Votre démarche est radicale, jusqu’au-boutiste, le film n’est pas confortable, le rythme est assez lent : vous allez cliver votre audience, vous n’aviez pas peur de ce risque ?
Peur non, sinon je n’aurais pas fait le film, la certitude de cliver l’audience, oui. Le début est très déstabilisant car il est très silencieux. Si on regarde bien le film, il est lent, mais il a des accélérations subites et fulgurantes. Les scènes de violence sont là pour accélérer le film à la façon d’une décharge électrique, comme celle du body bag dans l’orphelinat, celle du tabassage du serveur ou quand les cadres s’en prennent à eux-mêmes. Mais le rythme est effectivement lent et risque de déstabiliser pas mal de personnes. Je pense qu’il est très difficile, voire impossible d’aimer le film à la sortie pour la simple et bonne raison qu’on ne passe pas un bon moment. On est obligé de faire des efforts, de se concentrer, de prendre sur soi, on est parfois désagréablement surpris, dès qu’il y a de l’émotion, elle est cassée. On ne peut l’aimer que quelques heures ou quelques jours après y avoir réfléchi si on a envie d’y réfléchir. A partir de ce moment là, vous savez que vous allez cliver les spectateurs et la critique, c’est fatal.

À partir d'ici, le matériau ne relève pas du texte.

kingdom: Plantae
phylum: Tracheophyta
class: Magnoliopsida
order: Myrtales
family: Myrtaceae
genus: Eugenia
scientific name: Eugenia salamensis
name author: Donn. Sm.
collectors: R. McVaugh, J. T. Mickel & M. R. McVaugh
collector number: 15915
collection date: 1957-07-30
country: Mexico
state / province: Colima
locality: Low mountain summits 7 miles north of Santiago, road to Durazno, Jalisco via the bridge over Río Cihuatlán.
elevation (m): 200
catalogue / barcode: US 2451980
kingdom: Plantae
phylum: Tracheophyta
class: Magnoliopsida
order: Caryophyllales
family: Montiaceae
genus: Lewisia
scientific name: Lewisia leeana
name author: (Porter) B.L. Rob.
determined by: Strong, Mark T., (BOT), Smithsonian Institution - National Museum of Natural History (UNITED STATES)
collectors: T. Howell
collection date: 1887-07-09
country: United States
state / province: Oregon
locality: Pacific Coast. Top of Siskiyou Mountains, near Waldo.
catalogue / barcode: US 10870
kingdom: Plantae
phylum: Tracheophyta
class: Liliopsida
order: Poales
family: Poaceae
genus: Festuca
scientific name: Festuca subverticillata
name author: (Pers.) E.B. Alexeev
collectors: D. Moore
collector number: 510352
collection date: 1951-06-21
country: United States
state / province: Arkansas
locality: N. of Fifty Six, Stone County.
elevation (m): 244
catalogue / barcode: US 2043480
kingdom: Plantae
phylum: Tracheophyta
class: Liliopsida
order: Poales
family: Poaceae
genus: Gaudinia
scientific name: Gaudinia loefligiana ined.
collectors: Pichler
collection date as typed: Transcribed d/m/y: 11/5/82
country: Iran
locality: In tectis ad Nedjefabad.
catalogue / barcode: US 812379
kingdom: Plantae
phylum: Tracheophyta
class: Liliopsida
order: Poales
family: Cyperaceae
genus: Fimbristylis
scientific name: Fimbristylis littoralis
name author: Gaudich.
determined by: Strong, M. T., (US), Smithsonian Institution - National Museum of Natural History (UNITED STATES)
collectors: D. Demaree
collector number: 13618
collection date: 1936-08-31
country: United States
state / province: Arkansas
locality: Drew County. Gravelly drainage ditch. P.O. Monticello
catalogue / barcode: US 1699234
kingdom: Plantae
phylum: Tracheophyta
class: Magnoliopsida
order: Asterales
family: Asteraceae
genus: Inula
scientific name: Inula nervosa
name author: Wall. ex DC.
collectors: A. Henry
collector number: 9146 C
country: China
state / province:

C’est aussi une histoire d’amour…
Ah mais si vous demandez de quoi parle le film, je vous dirais que c’est une histoire d’amour, dans le contexte inhabituel d’un film d’anticipation.
Marie ne supporte pas ce que Philippe est devenu, mais on sent malgré tout que l’amour est toujours là. Il y a cette très belle scène du message sur le répondeur, sinon, le jeu des acteurs est souvent silencieux, dans le non-dit. Comment avez-vous travaillé cela avec Julie Gayet et Sami Bouajila ?
Ce que j’ai dit à Sami et à Julie, c’est qu’un couple qui est sur le point de se séparer ou qui n’en a pas le courage ne se parle plus. C’est tout juste s’ils arrivent à se regarder. A vous de remplir les interrogations par des regards et ces regards arriveront à toucher le spectateur ou il arrivera à y mettre ce qu’il en pense de sa propre histoire. C’est un constat qui est dur mais n’importe quelle personne qui vit en couple avec une femme ou un homme et qui s’y ennuie au bout de quelques années, s’est laissée gagner par l’habitude et s’aperçoit qu’elle est avec quelqu’un en qui elle ne croit plus, ou en qui elle voudrait croire mais n’y arrive plus, il est impossible à ce moment là de se parler, de se dire les choses. On est dans le quotidien et on ne peut plus se supporter. Et en même temps on n’arrive pas à se séparer car on se dit que ce qui nous éloigne est très important mais sans doute moins que ce qui nous rapproche. C’est ça que je leur ai dit. Ce qui vous éloigne est énorme, mais ce qui vous rapproche est encore plus important. A partir de là, quand le silence est la seule chose qui existe dans ce monde où le silence n’est plus possible, soyez capables en vous regardant de faire passer des choses qui sont de l’amour, de la déception, des regrets et des remords. C’est ce qu’ils ont réussi à faire, je pense.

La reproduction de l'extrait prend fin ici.